A Seven Immune-Related lncRNAs Model to Increase the Predicted Value of Lung Adenocarcinoma

Front Oncol. 2020 Oct 14:10:560779. doi: 10.3389/fonc.2020.560779. eCollection 2020.

Abstract

Background: Recent research has shown that immune-related lncRNA plays a crucial part in the tumor immune microenvironment. This study tried to identify immune-related lncRNAs and construct a robust prediction model to increase the predicted value of lung adenocarcinoma (LUAD).

Methods: RNA expression data of LUAD were download from the Cancer Genome Atlas (TCGA) database. Immune genes were acquired from the Molecular Signatures Database (MSigDB). The immune gene related lncRNAs were acquired by the "limma R" package and Cytoscape3.7.1. Cox regression analysis was applied to construct this forecast model. The prognostic model was validated by the testing cohort which was acquired by the bootstrap method.

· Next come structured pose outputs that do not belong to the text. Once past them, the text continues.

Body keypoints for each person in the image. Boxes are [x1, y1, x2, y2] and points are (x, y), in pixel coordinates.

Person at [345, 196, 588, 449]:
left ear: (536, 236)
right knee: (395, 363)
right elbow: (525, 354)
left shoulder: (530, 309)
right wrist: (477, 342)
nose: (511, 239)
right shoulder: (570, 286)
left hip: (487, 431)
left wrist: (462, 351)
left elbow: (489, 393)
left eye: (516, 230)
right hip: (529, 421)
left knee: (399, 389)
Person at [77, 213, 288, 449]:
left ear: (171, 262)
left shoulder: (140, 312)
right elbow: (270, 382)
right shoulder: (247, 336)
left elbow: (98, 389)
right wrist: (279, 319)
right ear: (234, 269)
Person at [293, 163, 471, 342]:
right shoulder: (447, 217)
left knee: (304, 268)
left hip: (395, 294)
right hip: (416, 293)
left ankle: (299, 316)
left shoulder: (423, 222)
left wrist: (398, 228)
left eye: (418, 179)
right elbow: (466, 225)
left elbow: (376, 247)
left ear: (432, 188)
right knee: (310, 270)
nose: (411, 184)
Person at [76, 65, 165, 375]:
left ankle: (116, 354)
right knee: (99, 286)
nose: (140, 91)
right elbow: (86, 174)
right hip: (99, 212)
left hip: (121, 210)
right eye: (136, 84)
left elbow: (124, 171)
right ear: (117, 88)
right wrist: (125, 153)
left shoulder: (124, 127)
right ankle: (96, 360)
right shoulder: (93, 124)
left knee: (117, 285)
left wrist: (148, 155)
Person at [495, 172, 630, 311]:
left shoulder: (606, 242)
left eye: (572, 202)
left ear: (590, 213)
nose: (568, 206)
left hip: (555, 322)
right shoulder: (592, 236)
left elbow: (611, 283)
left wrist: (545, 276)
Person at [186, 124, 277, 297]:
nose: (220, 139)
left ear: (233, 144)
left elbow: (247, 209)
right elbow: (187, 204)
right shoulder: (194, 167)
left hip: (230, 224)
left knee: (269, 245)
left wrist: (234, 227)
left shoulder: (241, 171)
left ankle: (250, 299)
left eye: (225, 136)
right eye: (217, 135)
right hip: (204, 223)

Results: A total of 551 lncRNA expression profiles including 497 LUAD tissues and 54 non-LUAD tissues were obtained. A total of 331 immune genes were acquired. The result of the Cox regression analysis showed that seven lncRNAs (AC022784-1, NKILA, AC026355-1, AC068338-3, LINC01843, SYNPR-AS1, and AC123595-1) can be performed to construct the prediction model to forecast the prognosis of LUAD. Kaplan-Meier curves indicated that our prediction model can distribute LUAD patients into two different risk groups (high and low) with significant statistical significance (P = 1.484e-07). Cox analysis and independent analysis illustrated that the seven-lncRNAs prediction model was an isolated factor by comparing it with other clinical variables. We validated the accuracy of our model in the testing dataset. Furthermore, the prognostic model also showed higher predictive efficiency than three other published prognostic models. The two different survival groups represented diverse immune features according to principal components analysis. GSEA analysis (gene set enrichment analysis) indicated that seven-lncRNAs signatures may be involved in the progression of tumorigenesis.

Conclusions: We have established a seven immune-related lncRNAs prediction model. This prognostic model had significant clinical significance that increased the predicted value and guided the personalized treatment for LUAD patients.

Keywords: GSEA analysis; immune-related lncRNAs; lung adenocarcinoma; predicted model; prognosis.